A later Supt. Staff badge...this one pre-1927 as evidenced by the "old seal". Supt. Staff badges from Chicago came in many different flavors over the years. The Suburbs had a similar "political friend" badge, usually titled "Chief's Staff".

The roaring 20s saw Chicago Detective Sergeants wearing this mid-size ball-tipped star, sometimes on there lapels.  Today, this style is commonly reproduced and is often sold as "authentic"

Chicago's Police Reserve badge, circa 1940's... with the rare rank of "Corporal". This badge has the "new seal" (current). Compare it to the "Supt. Staff" badge above.

A variation of the Chicago retired badge that was used until the early 70's when Police Artist Otis Rathel was told by superiors to re-design it in between drawing suspects for wanted posters. Apparently Rathel's design was just using the current issue star with the wording "Retired" applied in copper letters in place of the badge number.

This is the more common pre-1970's retired badge, without the ball tips. This is the badge sent to Otis Rathel, Chicago Police Artist, when he was told to design a new one. Rathel "donated" it to my collection, worried sick if he was doing the right thing. This was my very first Chicago badge... quite a prize for a 14 year old boy from the burbs.

The pre-1955 retired badge was a pie plate with a customized banner.... Quite a wallet full. Sorry about the quality of the picture...sometimes even the Chief screws up...

This Captain's star is inverted, a style common for the day. Circa, 1950's.

A more recent Lieutenant's star, this gold beauty includes the engraved presentation on the back to Lt. Joseph Dearing, 1965, from the Lieutenant's Association.

The longtime Chicago Patrolman's badge used just before the current issue, with applied copper badge number. This style has been worn since 1955. Hallmarked "Metal Arts", one of only two company's to have the contract for the current issue badge.

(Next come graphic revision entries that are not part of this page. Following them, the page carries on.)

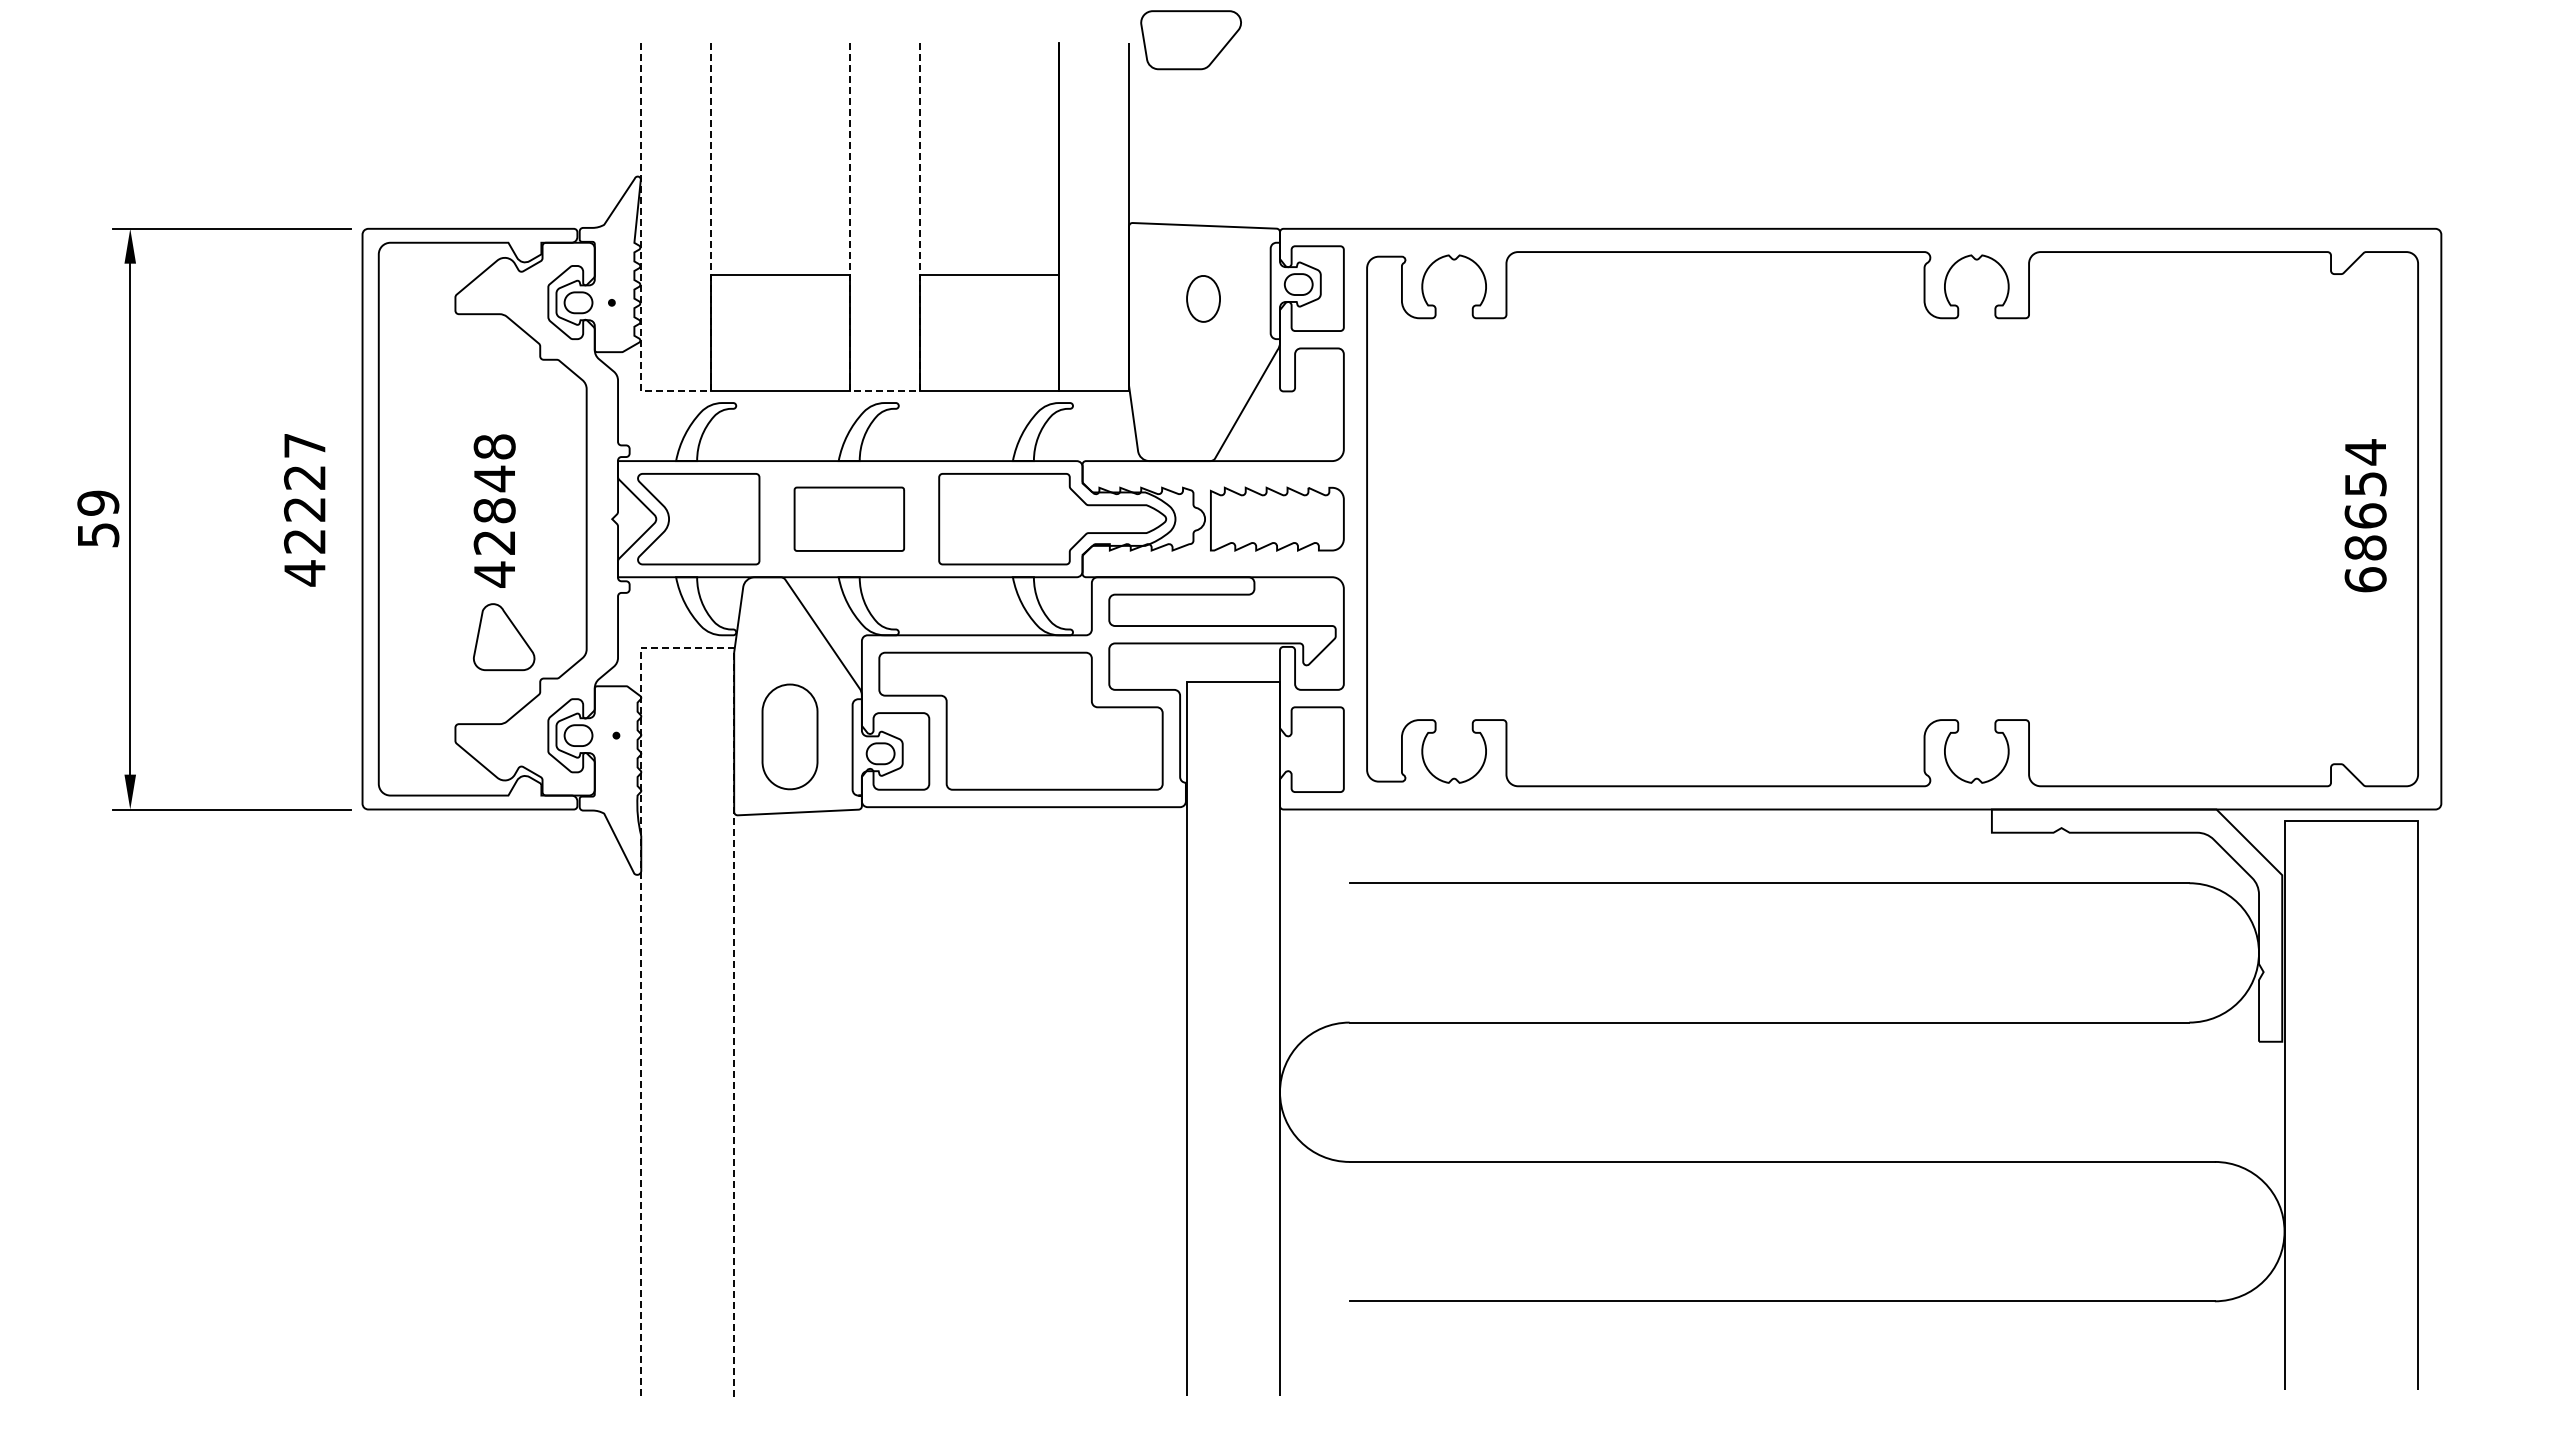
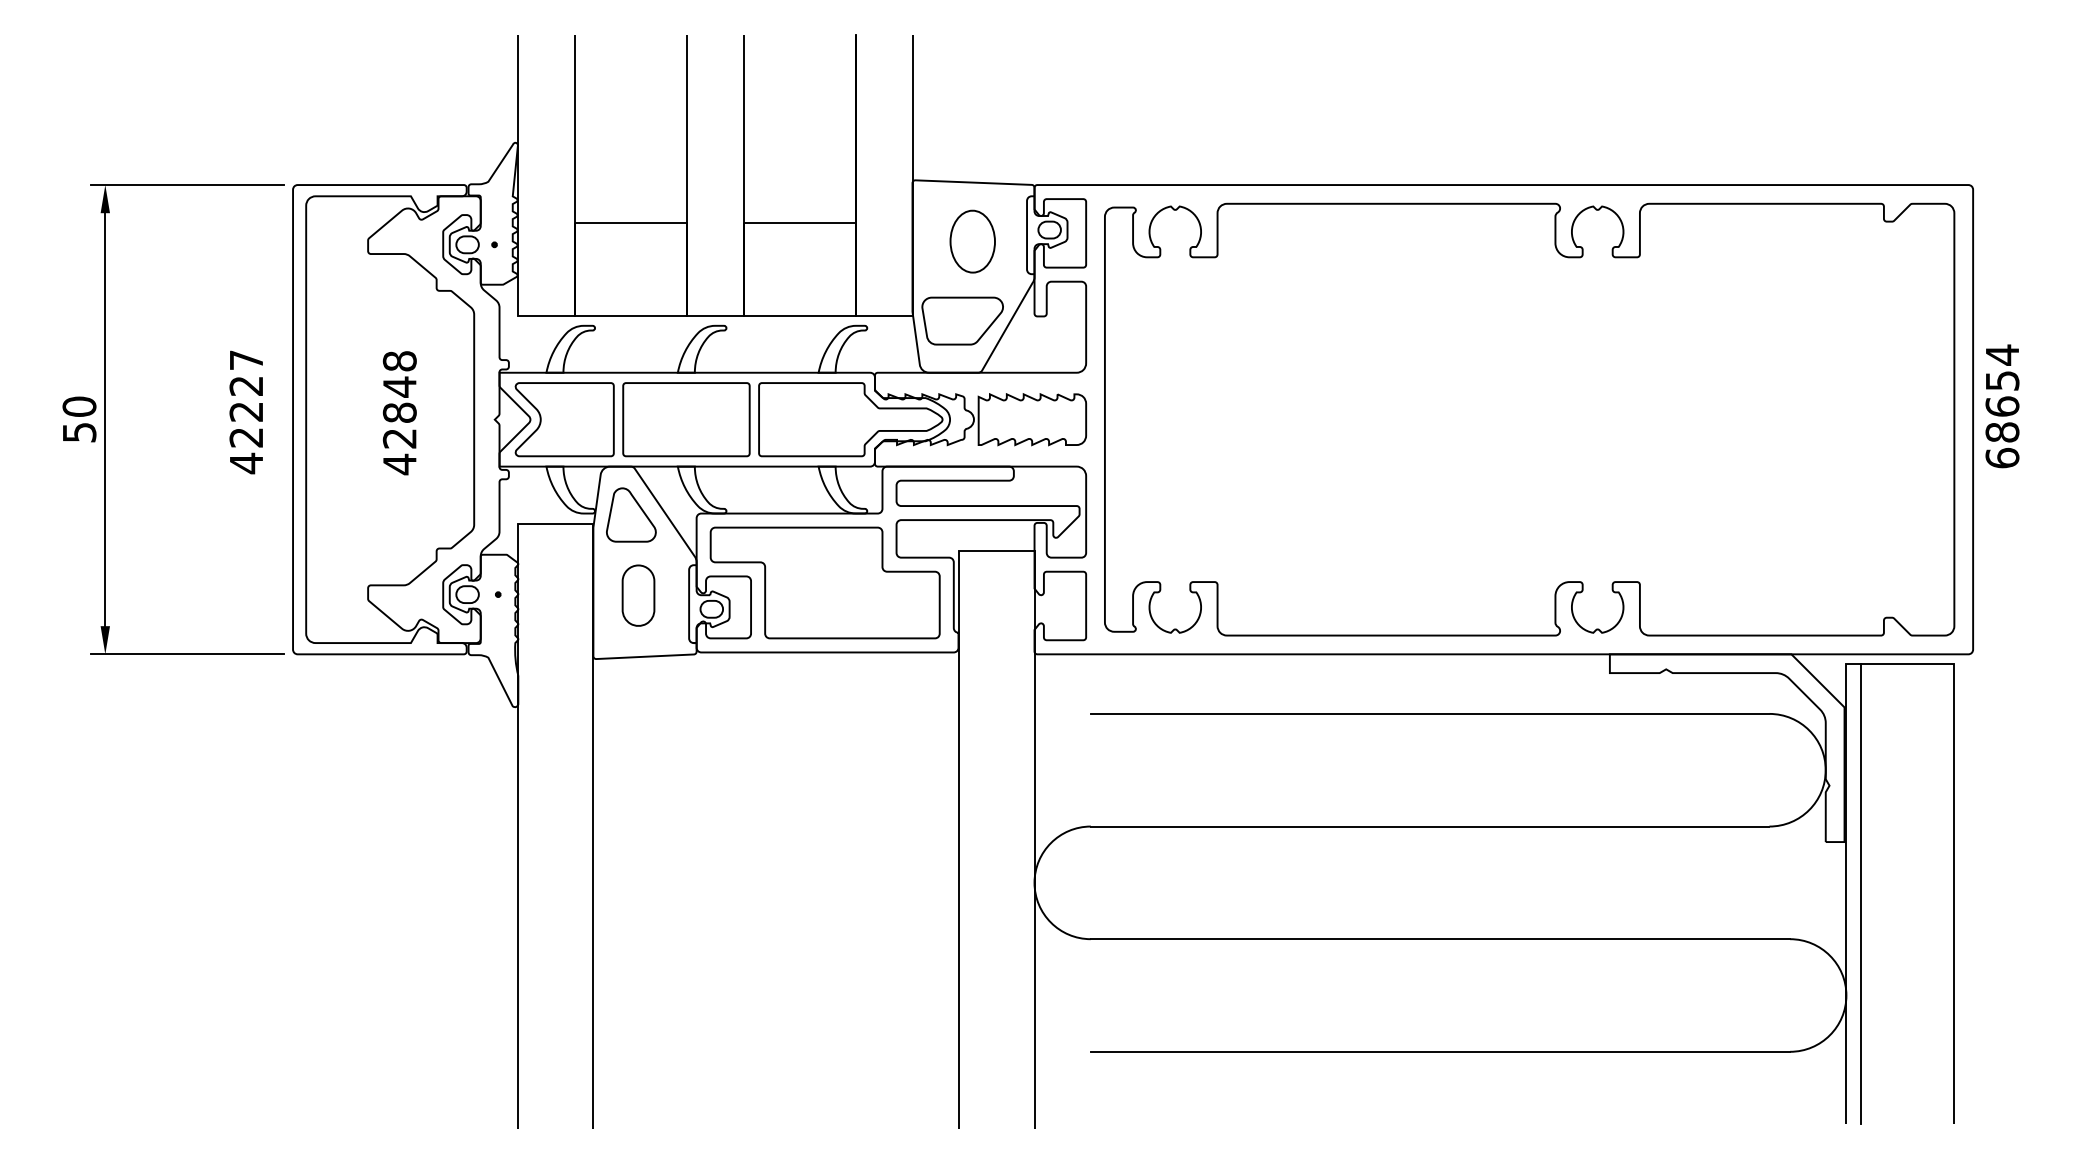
part: (1190, 40) -> (962, 321), moved
part: (1203, 298) -> (972, 241), size x1.67
line: (676, 391) -> (546, 316), dashed -> solid
line: (885, 391) -> (715, 316), dashed -> solid
text: (98, 502) -> (79, 406), 59 -> 50
text: (2365, 515) -> (2002, 406), moved
part: (849, 519) -> (686, 419), size x1.43
part: (504, 637) -> (631, 515), moved
line: (687, 647) -> (555, 523), dashed -> solid
part: (789, 736) -> (638, 595), size x0.71
line: (2301, 1105) -> (1860, 893), added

Chicago Detective, last used before the current issue. The difference is in the top panel, which is reverse enamel instead of raised lettering

Chicago's Policewomen had their own star until a 1970's lawsuit allowed them to change to the patrolman's badge. Supposedly, a few of these can still be found being worn today.

Not exactly a thrilling title....but if I woulda had 5 of these at the last Chicago show...they'd a gone. Seems a bunch of Chicago cops from a certain district call themselves the "Dog Catcher's" and wanted to have this badge... They begged and begged...but the Chief didn't give's still in his collection.